According to an article in MIT Technology Review, here’s what had happened:
in November 2013, the Food and Drug Administration had cracked down on 23andMe. The direct-to-consumer gene testing company’s popular DNA health reports and slick TV ads were illegal, it said, since they’d never been cleared by the agency.
But as that same article goes on to explain in detail, users of 23andMe are having no difficulty in getting around that ban on obtaining health-related analyses of their genomes, using third-party sites like Promethease:
Promethease was created by a tiny, two-man company run as a side project by Greg Lennon, a geneticist based in Maryland, and Mike Cariaso, a computer programmer. It works by comparing a person’s DNA data with entries in SNPedia, a sprawling public wiki on human genetics that the pair created eight years ago and run with the help of a few dozen volunteer editors. Lennon says Promethease is being used to build as many as 500 gene reports a day.

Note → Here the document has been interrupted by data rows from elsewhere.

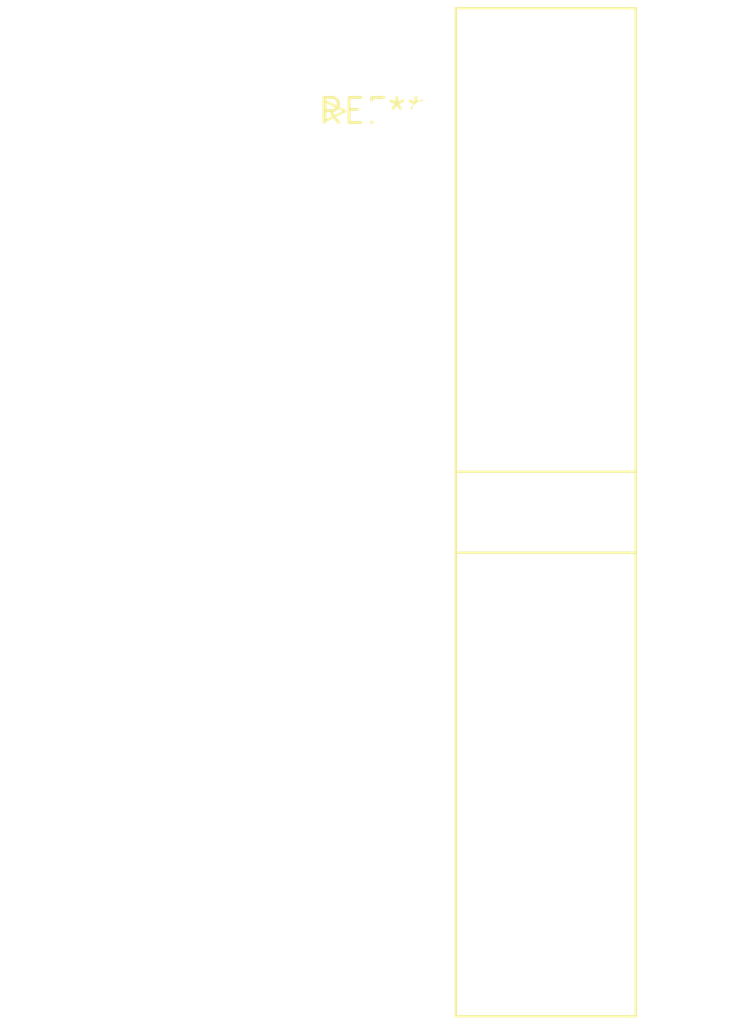
<source format=kicad_pcb>
(kicad_pcb (version 20240108) (generator pcbnew)

  (general
    (thickness 1.6)
  )

  (paper "A4")
  (layers
    (0 "F.Cu" signal)
    (31 "B.Cu" signal)
    (32 "B.Adhes" user "B.Adhesive")
    (33 "F.Adhes" user "F.Adhesive")
    (34 "B.Paste" user)
    (35 "F.Paste" user)
    (36 "B.SilkS" user "B.Silkscreen")
    (37 "F.SilkS" user "F.Silkscreen")
    (38 "B.Mask" user)
    (39 "F.Mask" user)
    (40 "Dwgs.User" user "User.Drawings")
    (41 "Cmts.User" user "User.Comments")
    (42 "Eco1.User" user "User.Eco1")
    (43 "Eco2.User" user "User.Eco2")
    (44 "Edge.Cuts" user)
    (45 "Margin" user)
    (46 "B.CrtYd" user "B.Courtyard")
    (47 "F.CrtYd" user "F.Courtyard")
    (48 "B.Fab" user)
    (49 "F.Fab" user)
    (50 "User.1" user)
    (51 "User.2" user)
    (52 "User.3" user)
    (53 "User.4" user)
    (54 "User.5" user)
    (55 "User.6" user)
    (56 "User.7" user)
    (57 "User.8" user)
    (58 "User.9" user)
  )

  (setup
    (pad_to_mask_clearance 0)
    (pcbplotparams
      (layerselection 0x00010fc_ffffffff)
      (plot_on_all_layers_selection 0x0000000_00000000)
      (disableapertmacros false)
      (usegerberextensions false)
      (usegerberattributes false)
      (usegerberadvancedattributes false)
      (creategerberjobfile false)
      (dashed_line_dash_ratio 12.000000)
      (dashed_line_gap_ratio 3.000000)
      (svgprecision 4)
      (plotframeref false)
      (viasonmask false)
      (mode 1)
      (useauxorigin false)
      (hpglpennumber 1)
      (hpglpenspeed 20)
      (hpglpendiameter 15.000000)
      (dxfpolygonmode false)
      (dxfimperialunits false)
      (dxfusepcbnewfont false)
      (psnegative false)
      (psa4output false)
      (plotreference false)
      (plotvalue false)
      (plotinvisibletext false)
      (sketchpadsonfab false)
      (subtractmaskfromsilk false)
      (outputformat 1)
      (mirror false)
      (drillshape 1)
      (scaleselection 1)
      (outputdirectory "")
    )
  )

  (net 0 "")

  (footprint "IDC-Header_2x17_P2.54mm_Horizontal" (layer "F.Cu") (at 0 0))

)

</source>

That kind of analysis is possible because, once sequenced, DNA is essentially just digital data: very easy to upload and compare against biomedical databases storing information as digital files. Even though they are not currently allowed to analyze it, companies like 23andMe still provide customers with access to the raw genomic data, which can then be sent to services like Promethease for a basic report drawing on its DNA database.

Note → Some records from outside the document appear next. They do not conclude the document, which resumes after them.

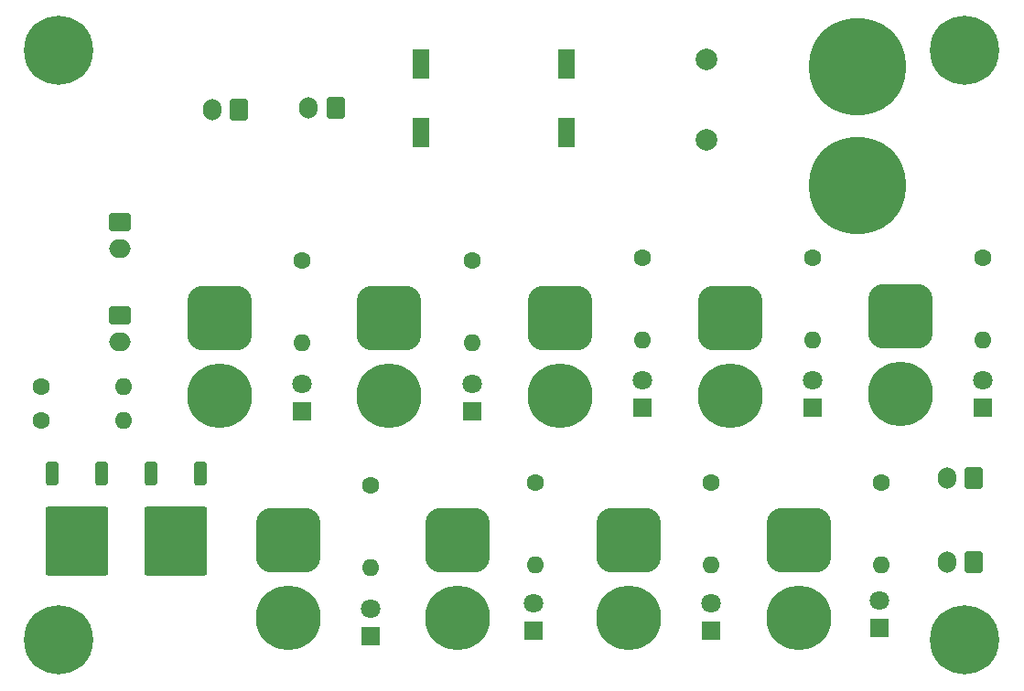
<source format=gbr>
%TF.GenerationSoftware,KiCad,Pcbnew,7.0.5*%
%TF.CreationDate,2023-08-26T23:20:04+09:00*%
%TF.ProjectId,Power_Supply,506f7765-725f-4537-9570-706c792e6b69,rev?*%
%TF.SameCoordinates,Original*%
%TF.FileFunction,Soldermask,Top*%
%TF.FilePolarity,Negative*%
%FSLAX46Y46*%
G04 Gerber Fmt 4.6, Leading zero omitted, Abs format (unit mm)*
G04 Created by KiCad (PCBNEW 7.0.5) date 2023-08-26 23:20:04*
%MOMM*%
%LPD*%
G01*
G04 APERTURE LIST*
G04 Aperture macros list*
%AMRoundRect*
0 Rectangle with rounded corners*
0 $1 Rounding radius*
0 $2 $3 $4 $5 $6 $7 $8 $9 X,Y pos of 4 corners*
0 Add a 4 corners polygon primitive as box body*
4,1,4,$2,$3,$4,$5,$6,$7,$8,$9,$2,$3,0*
0 Add four circle primitives for the rounded corners*
1,1,$1+$1,$2,$3*
1,1,$1+$1,$4,$5*
1,1,$1+$1,$6,$7*
1,1,$1+$1,$8,$9*
0 Add four rect primitives between the rounded corners*
20,1,$1+$1,$2,$3,$4,$5,0*
20,1,$1+$1,$4,$5,$6,$7,0*
20,1,$1+$1,$6,$7,$8,$9,0*
20,1,$1+$1,$8,$9,$2,$3,0*%
G04 Aperture macros list end*
%ADD10RoundRect,0.250000X0.600000X0.750000X-0.600000X0.750000X-0.600000X-0.750000X0.600000X-0.750000X0*%
%ADD11O,1.700000X2.000000*%
%ADD12C,1.600000*%
%ADD13O,1.600000X1.600000*%
%ADD14R,1.800000X1.800000*%
%ADD15C,1.800000*%
%ADD16RoundRect,0.249997X-2.650003X2.950003X-2.650003X-2.950003X2.650003X-2.950003X2.650003X2.950003X0*%
%ADD17RoundRect,0.250000X-0.350000X0.850000X-0.350000X-0.850000X0.350000X-0.850000X0.350000X0.850000X0*%
%ADD18C,6.000000*%
%ADD19RoundRect,1.500000X1.500000X-1.500000X1.500000X1.500000X-1.500000X1.500000X-1.500000X-1.500000X0*%
%ADD20C,9.000000*%
%ADD21O,2.000000X1.700000*%
%ADD22RoundRect,0.250000X-0.750000X0.600000X-0.750000X-0.600000X0.750000X-0.600000X0.750000X0.600000X0*%
%ADD23C,0.800000*%
%ADD24C,6.400000*%
%ADD25R,1.570000X2.820000*%
%ADD26C,2.000000*%
G04 APERTURE END LIST*
D10*
%TO.C,J16*%
X149820000Y-89789000D03*
D11*
X147320000Y-89789000D03*
%TD*%
D10*
%TO.C,J15*%
X149820000Y-97589000D03*
D11*
X147320000Y-97589000D03*
%TD*%
D12*
%TO.C,R7*%
X93980000Y-90418000D03*
D13*
X93980000Y-98038000D03*
%TD*%
D14*
%TO.C,D5*%
X93980000Y-104388000D03*
D15*
X93980000Y-101848000D03*
%TD*%
D13*
%TO.C,R12*%
X71120000Y-84475000D03*
D12*
X63500000Y-84475000D03*
%TD*%
D13*
%TO.C,R11*%
X87630000Y-77222000D03*
D12*
X87630000Y-69602000D03*
%TD*%
%TO.C,R10*%
X134874000Y-69392000D03*
D13*
X134874000Y-77012000D03*
%TD*%
D12*
%TO.C,R9*%
X125463000Y-90214000D03*
D13*
X125463000Y-97834000D03*
%TD*%
D12*
%TO.C,R8*%
X141211000Y-90170000D03*
D13*
X141211000Y-97790000D03*
%TD*%
D12*
%TO.C,R5*%
X109207000Y-90170000D03*
D13*
X109207000Y-97790000D03*
%TD*%
D12*
%TO.C,R4*%
X150602000Y-69392000D03*
D13*
X150602000Y-77012000D03*
%TD*%
D12*
%TO.C,R3*%
X119126000Y-69392000D03*
D13*
X119126000Y-77012000D03*
%TD*%
%TO.C,R2*%
X103378000Y-77222000D03*
D12*
X103378000Y-69602000D03*
%TD*%
D13*
%TO.C,R1*%
X71120000Y-81300000D03*
D12*
X63500000Y-81300000D03*
%TD*%
D16*
%TO.C,Q2*%
X66813000Y-95655000D03*
D17*
X64533000Y-89355000D03*
X69093000Y-89355000D03*
%TD*%
%TO.C,Q1*%
X78225000Y-89355000D03*
X73665000Y-89355000D03*
D16*
X75945000Y-95655000D03*
%TD*%
D18*
%TO.C,J14*%
X133604000Y-102698000D03*
D19*
X133604000Y-95498000D03*
%TD*%
D18*
%TO.C,J13*%
X117856000Y-102698000D03*
D19*
X117856000Y-95498000D03*
%TD*%
D18*
%TO.C,J12*%
X102018000Y-102698000D03*
D19*
X102018000Y-95498000D03*
%TD*%
D18*
%TO.C,J11*%
X86360000Y-102698000D03*
D19*
X86360000Y-95498000D03*
%TD*%
D20*
%TO.C,J10*%
X139065000Y-51650000D03*
X139065000Y-62650000D03*
%TD*%
D19*
%TO.C,J9*%
X142982000Y-74806000D03*
D18*
X142982000Y-82006000D03*
%TD*%
D19*
%TO.C,J8*%
X127234000Y-74930000D03*
D18*
X127234000Y-82130000D03*
%TD*%
D19*
%TO.C,J7*%
X111486000Y-74930000D03*
D18*
X111486000Y-82130000D03*
%TD*%
D21*
%TO.C,J6*%
X70760000Y-77196000D03*
D22*
X70760000Y-74696000D03*
%TD*%
%TO.C,J5*%
X70760000Y-66060000D03*
D21*
X70760000Y-68560000D03*
%TD*%
D10*
%TO.C,J4*%
X81823000Y-55626000D03*
D11*
X79323000Y-55626000D03*
%TD*%
D19*
%TO.C,J3*%
X95648000Y-74930000D03*
D18*
X95648000Y-82130000D03*
%TD*%
D10*
%TO.C,J2*%
X90765000Y-55520000D03*
D11*
X88265000Y-55520000D03*
%TD*%
D19*
%TO.C,J1*%
X79990000Y-74930000D03*
D18*
X79990000Y-82130000D03*
%TD*%
D23*
%TO.C,H4*%
X146571000Y-104775000D03*
X147273944Y-106472056D03*
X147273944Y-103077944D03*
X148971000Y-107175000D03*
D24*
X148971000Y-104775000D03*
D23*
X151371000Y-104775000D03*
X150668056Y-103077944D03*
X150668056Y-106472056D03*
X148971000Y-102375000D03*
%TD*%
%TO.C,H3*%
X62751000Y-104775000D03*
X63453944Y-106472056D03*
X63453944Y-103077944D03*
X65151000Y-107175000D03*
D24*
X65151000Y-104775000D03*
D23*
X67551000Y-104775000D03*
X66848056Y-103077944D03*
X66848056Y-106472056D03*
X65151000Y-102375000D03*
%TD*%
%TO.C,H2*%
X146571000Y-50165000D03*
X147273944Y-51862056D03*
X147273944Y-48467944D03*
X148971000Y-52565000D03*
D24*
X148971000Y-50165000D03*
D23*
X151371000Y-50165000D03*
X150668056Y-48467944D03*
X150668056Y-51862056D03*
X148971000Y-47765000D03*
%TD*%
%TO.C,H1*%
X62751000Y-50165000D03*
X63453944Y-51862056D03*
X63453944Y-48467944D03*
X65151000Y-52565000D03*
D24*
X65151000Y-50165000D03*
D23*
X67551000Y-50165000D03*
X66848056Y-48467944D03*
X66848056Y-51862056D03*
X65151000Y-47765000D03*
%TD*%
D25*
%TO.C,F1*%
X112140000Y-51450000D03*
X98680000Y-51450000D03*
X98680000Y-57770000D03*
X112140000Y-57770000D03*
%TD*%
D14*
%TO.C,D9*%
X109080000Y-103886000D03*
D15*
X109080000Y-101346000D03*
%TD*%
D14*
%TO.C,D8*%
X150602000Y-83235000D03*
D15*
X150602000Y-80695000D03*
%TD*%
D14*
%TO.C,D7*%
X119126000Y-83235000D03*
D15*
X119126000Y-80695000D03*
%TD*%
D14*
%TO.C,D6*%
X103378000Y-83572000D03*
D15*
X103378000Y-81032000D03*
%TD*%
D14*
%TO.C,D4*%
X141084000Y-103676000D03*
D15*
X141084000Y-101136000D03*
%TD*%
D14*
%TO.C,D3*%
X125463000Y-103930000D03*
D15*
X125463000Y-101390000D03*
%TD*%
%TO.C,D2*%
X134874000Y-80695000D03*
D14*
X134874000Y-83235000D03*
%TD*%
%TO.C,D1*%
X87630000Y-83572000D03*
D15*
X87630000Y-81032000D03*
%TD*%
D26*
%TO.C,C1*%
X125095000Y-58487000D03*
X125095000Y-50987000D03*
%TD*%
M02*

</source>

This raises an interesting question: given that the information on SNPedia is drawn from public databases, can the FDA stop people using it to circumvent the ban on 23andMe? According to MIT Technology Review, the FDA believes the answers is “yes”, but that just won’t work in practice. Even if the FDA manages to shut down all the services like Promethease, it would be easy to write a program that searches the main public biomedical databases for exactly the same kind of information about particular gene variants found in somebody’s genome. The software could be shared freely as open source, making it impossible to prevent people from obtaining the program and carrying out such searches independently on their own computers.
It’s true that there are good reasons why the FDA might be concerned about members of the public being given medical analyses of their genome in inappropriate ways. For a start, the results are generally probabilistic, rather than definite predictions; that makes them hard for non-experts to interpret. And when it isn’t about probabilities — if it is certain that you will develop a disease, possibly a devastating one — there’s a strong argument that counselling needs to be made available when that information is given to the person affected.

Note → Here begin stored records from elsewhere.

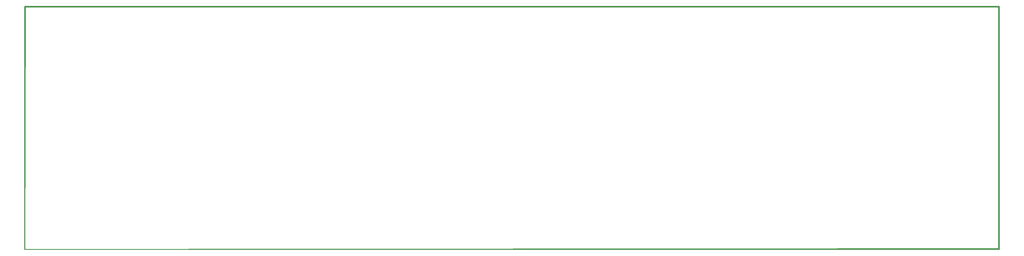
<source format=gbl>
G04 #@! TF.GenerationSoftware,KiCad,Pcbnew,7.0.10-1.fc39*
G04 #@! TF.CreationDate,2024-01-09T17:01:27-05:00*
G04 #@! TF.ProjectId,SYSMATT-WS2812-MATRIX-CARRIER-32X8-SPACER-PLATE,5359534d-4154-4542-9d57-53323831322d,rev?*
G04 #@! TF.SameCoordinates,Original*
G04 #@! TF.FileFunction,Copper,L2,Bot*
G04 #@! TF.FilePolarity,Positive*
%FSLAX46Y46*%
G04 Gerber Fmt 4.6, Leading zero omitted, Abs format (unit mm)*
G04 Created by KiCad (PCBNEW 7.0.10-1.fc39) date 2024-01-09 17:01:27*
%MOMM*%
%LPD*%
G01*
G04 APERTURE LIST*
G04 APERTURE END LIST*
G04 #@! TA.AperFunction,Conductor*
G36*
X330443039Y89480315D02*
G01*
X330488794Y89427511D01*
X330500000Y89376000D01*
X330500000Y9624000D01*
X330480315Y9556961D01*
X330427511Y9511206D01*
X330376000Y9500000D01*
X10624000Y9500000D01*
X10556961Y9519685D01*
X10511206Y9572489D01*
X10500000Y9624000D01*
X10500000Y9778999D01*
X10795000Y9778999D01*
X330000000Y10000000D01*
X330000000Y89000000D01*
X11000000Y89000000D01*
X10795000Y9778999D01*
X10500000Y9778999D01*
X10500000Y89376000D01*
X10519685Y89443039D01*
X10572489Y89488794D01*
X10624000Y89500000D01*
X330376000Y89500000D01*
X330443039Y89480315D01*
G37*
G04 #@! TD.AperFunction*
M02*

</source>
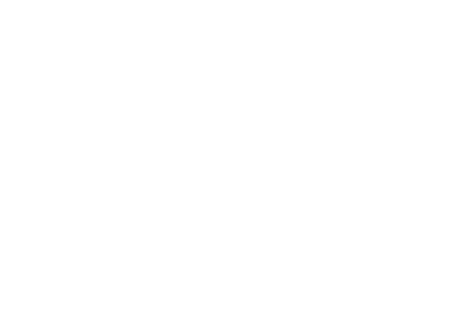
<source format=gtp>
G04*
G04 #@! TF.GenerationSoftware,Altium Limited,Altium Designer,20.0.2 (26)*
G04*
G04 Layer_Color=8421504*
%FSLAX44Y44*%
%MOMM*%
G71*
G01*
G75*
D20*
X529290Y1266630D02*
D03*
D21*
X343290Y1453958D02*
D03*
X459290Y1518630D02*
D03*
D22*
X708290Y1285630D02*
D03*
X710584Y1380630D02*
D03*
X709290Y1478630D02*
D03*
D23*
X366290Y1375630D02*
D03*
D24*
Y1401030D02*
D03*
Y1426430D02*
D03*
D25*
X380290Y1329630D02*
D03*
X390290D02*
D03*
X400290D02*
D03*
X410290D02*
D03*
X420290D02*
D03*
D26*
X430290D02*
D03*
D27*
X447560Y1275360D02*
D03*
D28*
X380060Y1252460D02*
D03*
Y1298260D02*
D03*
D29*
X398290Y1433615D02*
D03*
Y1419645D02*
D03*
Y1402625D02*
D03*
Y1388655D02*
D03*
X529290Y1315615D02*
D03*
Y1301645D02*
D03*
X547290Y1315615D02*
D03*
Y1301645D02*
D03*
X646290Y1450645D02*
D03*
Y1464615D02*
D03*
X599680Y1497755D02*
D03*
Y1511725D02*
D03*
X582660Y1511725D02*
D03*
Y1497755D02*
D03*
Y1462195D02*
D03*
Y1476165D02*
D03*
X645790Y1349389D02*
D03*
Y1363360D02*
D03*
X599701Y1391005D02*
D03*
Y1404975D02*
D03*
X582680Y1404975D02*
D03*
Y1391005D02*
D03*
Y1355445D02*
D03*
Y1369415D02*
D03*
X646180Y1253845D02*
D03*
Y1267815D02*
D03*
X600460Y1297025D02*
D03*
Y1310995D02*
D03*
X582680Y1260829D02*
D03*
Y1274799D02*
D03*
X582790Y1306365D02*
D03*
Y1292395D02*
D03*
X419077Y1493945D02*
D03*
Y1479975D02*
D03*
X448290Y1487600D02*
D03*
Y1473630D02*
D03*
X510988Y1473631D02*
D03*
Y1487601D02*
D03*
D30*
X564305Y1333630D02*
D03*
X578275D02*
D03*
X632305Y1484910D02*
D03*
X646275D02*
D03*
X639790Y1380380D02*
D03*
X653760D02*
D03*
X632845Y1286230D02*
D03*
X646815D02*
D03*
X553805Y1424380D02*
D03*
X567775D02*
D03*
X433042Y1511961D02*
D03*
X419072D02*
D03*
X506275Y1313630D02*
D03*
X492305D02*
D03*
D31*
X633143Y1505486D02*
D03*
X667433D02*
D03*
X638143Y1401680D02*
D03*
X672433D02*
D03*
X636662Y1308078D02*
D03*
X670953D02*
D03*
X382144Y1454580D02*
D03*
X416434D02*
D03*
D32*
X600290Y1468128D02*
D03*
Y1449128D02*
D03*
X622290Y1458628D02*
D03*
X600790Y1373878D02*
D03*
Y1354878D02*
D03*
X622790Y1364378D02*
D03*
X600224Y1270328D02*
D03*
Y1251328D02*
D03*
X622224Y1260828D02*
D03*
D33*
X667290Y1450880D02*
D03*
Y1482380D02*
D03*
X673792Y1348630D02*
D03*
Y1380130D02*
D03*
X667290Y1255240D02*
D03*
Y1286740D02*
D03*
D34*
X521650Y1416764D02*
D03*
Y1408764D02*
D03*
Y1400764D02*
D03*
Y1392764D02*
D03*
Y1384764D02*
D03*
Y1376764D02*
D03*
Y1368764D02*
D03*
Y1360764D02*
D03*
X435650D02*
D03*
Y1368764D02*
D03*
Y1376764D02*
D03*
Y1384764D02*
D03*
Y1392764D02*
D03*
Y1400764D02*
D03*
Y1408764D02*
D03*
Y1416764D02*
D03*
D35*
X506650Y1345764D02*
D03*
X498650D02*
D03*
X490650D02*
D03*
X482650D02*
D03*
X474650D02*
D03*
X466650D02*
D03*
X458650D02*
D03*
X450650D02*
D03*
Y1431764D02*
D03*
X458650D02*
D03*
X466650D02*
D03*
X474650D02*
D03*
X482650D02*
D03*
X490650D02*
D03*
X498650D02*
D03*
X506650D02*
D03*
D36*
X399290Y1478918D02*
D03*
Y1508918D02*
D03*
D37*
X397290Y1493918D02*
D03*
D38*
X372290D02*
D03*
D39*
X489707Y1489505D02*
D03*
X467707D02*
D03*
Y1472505D02*
D03*
X489707D02*
D03*
D40*
X504289Y1294131D02*
D03*
Y1275131D02*
D03*
M02*

</source>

Still, regardless of the extent to which the FDA’s actions are understandable, trying to stop people comparing their DNA with publicly-available information is futile. As the copyright industry has learned the hard way, once data is digital, it is essentially uncontrollable. The best thing to do is to accept that fact and move on. In this case, that means the FDA should encourage companies offering analysis to do a good job, not block them completely.